India was always on the margins of the Afghan negotiations even when the UN had begun discussions after the Soviet invasion of Afghanistan. Our support to the Soviet Union and Pakistan’s objections were the real reasons for our exclusion, but the excuse was that the UN did not consider India a neighbouring country to Afghanistan. The idea is for Afghan parties to start the negotiations after the US-Taliban agreement, but India may not have a place on the table even if the Americans have promised a role for us.

The Taliban has announced that it will take part in the intra-Afghan talks in March only if the Taliban prisoners, numbering about 5,000, are released. Ghani is in no hurry because he is aware that the release of these prisoners will make the Taliban even more lethal. There are also reports that the Taliban has said that the ceasefire applies only to the foreigners and the military operations against Afghan forces will continue. A blast already hit a football ground in Eastern Afghanistan within hours of the signing of the agreement.

Pakistan's Aim

Pakistan has the clear intention of keeping India out of the peace process. The Pakistan foreign minister has already spoken about the “spoilers” who will attempt to derail the process. “We cannot be in denial about this. There were spoilers, there are spoilers,” said the minister. He told the Americans to keep a close eye on the spoilers. We cannot presume, even after the Taliban said that it would deal with all concerned states, that India will be involved in the uncertain future negotiations.

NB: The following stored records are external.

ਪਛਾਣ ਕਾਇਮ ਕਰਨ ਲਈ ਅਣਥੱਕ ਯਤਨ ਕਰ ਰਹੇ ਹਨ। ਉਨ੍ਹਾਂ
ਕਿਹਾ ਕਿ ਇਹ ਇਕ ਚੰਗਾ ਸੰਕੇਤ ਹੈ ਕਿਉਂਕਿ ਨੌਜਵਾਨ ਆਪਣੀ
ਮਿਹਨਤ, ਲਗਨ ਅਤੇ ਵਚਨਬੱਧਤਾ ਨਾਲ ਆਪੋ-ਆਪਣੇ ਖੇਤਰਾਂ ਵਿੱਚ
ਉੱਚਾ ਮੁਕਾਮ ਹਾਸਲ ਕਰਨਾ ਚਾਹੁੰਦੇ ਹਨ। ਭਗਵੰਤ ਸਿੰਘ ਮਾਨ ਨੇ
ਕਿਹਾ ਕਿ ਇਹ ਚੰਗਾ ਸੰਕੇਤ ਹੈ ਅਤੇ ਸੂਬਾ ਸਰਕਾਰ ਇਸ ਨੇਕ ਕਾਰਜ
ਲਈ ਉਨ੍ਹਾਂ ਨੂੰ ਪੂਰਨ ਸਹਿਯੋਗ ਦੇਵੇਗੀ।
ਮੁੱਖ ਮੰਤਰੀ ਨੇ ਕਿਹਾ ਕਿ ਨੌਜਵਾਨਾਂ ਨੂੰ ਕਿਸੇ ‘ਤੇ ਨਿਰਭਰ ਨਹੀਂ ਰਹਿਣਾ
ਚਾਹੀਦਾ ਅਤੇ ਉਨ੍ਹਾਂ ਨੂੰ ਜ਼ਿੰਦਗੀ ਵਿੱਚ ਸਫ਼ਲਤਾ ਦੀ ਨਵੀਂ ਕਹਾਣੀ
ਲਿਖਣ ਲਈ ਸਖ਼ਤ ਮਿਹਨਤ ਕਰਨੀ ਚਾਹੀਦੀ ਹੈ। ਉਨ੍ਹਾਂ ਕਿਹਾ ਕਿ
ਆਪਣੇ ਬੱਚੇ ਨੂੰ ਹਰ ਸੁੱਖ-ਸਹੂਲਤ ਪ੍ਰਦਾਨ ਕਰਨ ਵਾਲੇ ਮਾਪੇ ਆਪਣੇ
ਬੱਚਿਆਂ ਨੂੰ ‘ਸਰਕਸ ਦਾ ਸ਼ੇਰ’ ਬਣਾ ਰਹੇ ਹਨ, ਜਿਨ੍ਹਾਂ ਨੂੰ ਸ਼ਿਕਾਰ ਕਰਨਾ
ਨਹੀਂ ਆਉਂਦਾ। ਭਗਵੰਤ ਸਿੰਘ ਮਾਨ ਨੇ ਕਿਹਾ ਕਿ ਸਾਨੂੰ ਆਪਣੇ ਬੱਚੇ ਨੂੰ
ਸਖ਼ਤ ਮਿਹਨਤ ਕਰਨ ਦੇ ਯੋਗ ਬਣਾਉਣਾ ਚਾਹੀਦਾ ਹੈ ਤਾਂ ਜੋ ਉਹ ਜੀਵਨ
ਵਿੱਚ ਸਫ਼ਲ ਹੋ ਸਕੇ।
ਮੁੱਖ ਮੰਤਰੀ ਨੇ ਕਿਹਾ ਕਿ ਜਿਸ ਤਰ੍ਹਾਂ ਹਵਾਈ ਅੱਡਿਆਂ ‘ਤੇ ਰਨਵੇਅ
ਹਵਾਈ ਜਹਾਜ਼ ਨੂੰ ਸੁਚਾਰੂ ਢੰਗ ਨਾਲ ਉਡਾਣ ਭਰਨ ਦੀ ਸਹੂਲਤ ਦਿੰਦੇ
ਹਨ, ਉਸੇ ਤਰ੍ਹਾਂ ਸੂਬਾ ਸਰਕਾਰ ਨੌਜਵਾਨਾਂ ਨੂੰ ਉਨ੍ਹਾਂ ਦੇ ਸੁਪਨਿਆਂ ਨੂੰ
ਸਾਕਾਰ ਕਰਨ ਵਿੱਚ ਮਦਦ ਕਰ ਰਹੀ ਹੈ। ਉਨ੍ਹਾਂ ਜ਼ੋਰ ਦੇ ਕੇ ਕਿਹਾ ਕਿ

A parallel has been drawn between the US-Taliban agreement and the Paris Accords of 1973 when the US negotiated with North Vietnam over the heads of its ally, South Vietnam to pull out the US troops. At that time, President Richard Nixon did what Trump wants to do now to stop an endless war, rather than to leave a peaceful and united Afghanistan.

India has stepped into the Afghanistan minefield, overcoming the hesitations of history in the hope that we have won American approbation for not ostracising the Taliban in the hope that the new situation will provide new opportunities. External Affairs Minister S Jaishankar was realistic in his assessment: ”We have to see many of the assumptions that we had - how cohesive are various players, what do they do, what are their demands and finally do the Taliban join a democratic set up or a democratic set up adjust to the Taliban. I think these are issues for which right now there are no clear answers.” In other words, India’s support to the US-Taliban agreement was a leap into the dark.